What you are asked to do:
Can you replace "right heart ventricle" with "left heart ventricle" in the listing, starting with the line that contains "Mask anything matching" and going on through the line that contains "99L77 95L67 90L50"? Give back only those lines with everything else unchanged, and leave out the pictures.

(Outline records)
----
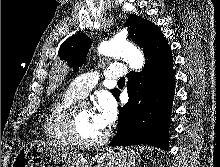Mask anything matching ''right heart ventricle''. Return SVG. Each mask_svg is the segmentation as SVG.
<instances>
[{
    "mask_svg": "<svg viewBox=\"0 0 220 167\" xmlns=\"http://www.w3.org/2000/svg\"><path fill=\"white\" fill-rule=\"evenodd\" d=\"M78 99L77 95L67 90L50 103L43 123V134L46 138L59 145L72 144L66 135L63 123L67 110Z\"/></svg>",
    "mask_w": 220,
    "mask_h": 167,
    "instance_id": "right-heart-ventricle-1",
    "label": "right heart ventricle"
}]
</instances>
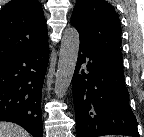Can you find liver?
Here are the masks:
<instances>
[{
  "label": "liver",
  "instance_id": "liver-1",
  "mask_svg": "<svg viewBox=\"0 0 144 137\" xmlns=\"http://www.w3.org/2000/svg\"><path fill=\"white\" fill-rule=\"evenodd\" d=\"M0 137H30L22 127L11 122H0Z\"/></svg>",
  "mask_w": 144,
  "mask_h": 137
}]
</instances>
----
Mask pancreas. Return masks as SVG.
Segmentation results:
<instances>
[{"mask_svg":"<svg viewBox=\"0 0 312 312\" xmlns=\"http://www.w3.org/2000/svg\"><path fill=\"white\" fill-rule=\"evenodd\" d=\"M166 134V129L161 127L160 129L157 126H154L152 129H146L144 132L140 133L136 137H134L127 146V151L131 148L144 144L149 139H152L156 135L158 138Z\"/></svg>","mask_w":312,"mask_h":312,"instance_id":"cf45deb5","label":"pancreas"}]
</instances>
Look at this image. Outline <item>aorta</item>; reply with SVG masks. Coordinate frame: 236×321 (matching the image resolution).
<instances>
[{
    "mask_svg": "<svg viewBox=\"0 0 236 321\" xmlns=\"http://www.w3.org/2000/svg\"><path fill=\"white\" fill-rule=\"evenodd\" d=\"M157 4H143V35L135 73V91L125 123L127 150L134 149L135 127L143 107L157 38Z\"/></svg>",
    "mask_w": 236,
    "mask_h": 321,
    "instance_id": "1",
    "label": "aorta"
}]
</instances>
----
Written answer:
Mask anything matching ''left heart ventricle''. Return SVG. Each mask_svg is the segmentation as SVG.
<instances>
[{
    "mask_svg": "<svg viewBox=\"0 0 220 167\" xmlns=\"http://www.w3.org/2000/svg\"><path fill=\"white\" fill-rule=\"evenodd\" d=\"M78 99L77 95L67 90L50 103L43 123V134L46 138L59 145L72 144L66 135L63 123L67 110Z\"/></svg>",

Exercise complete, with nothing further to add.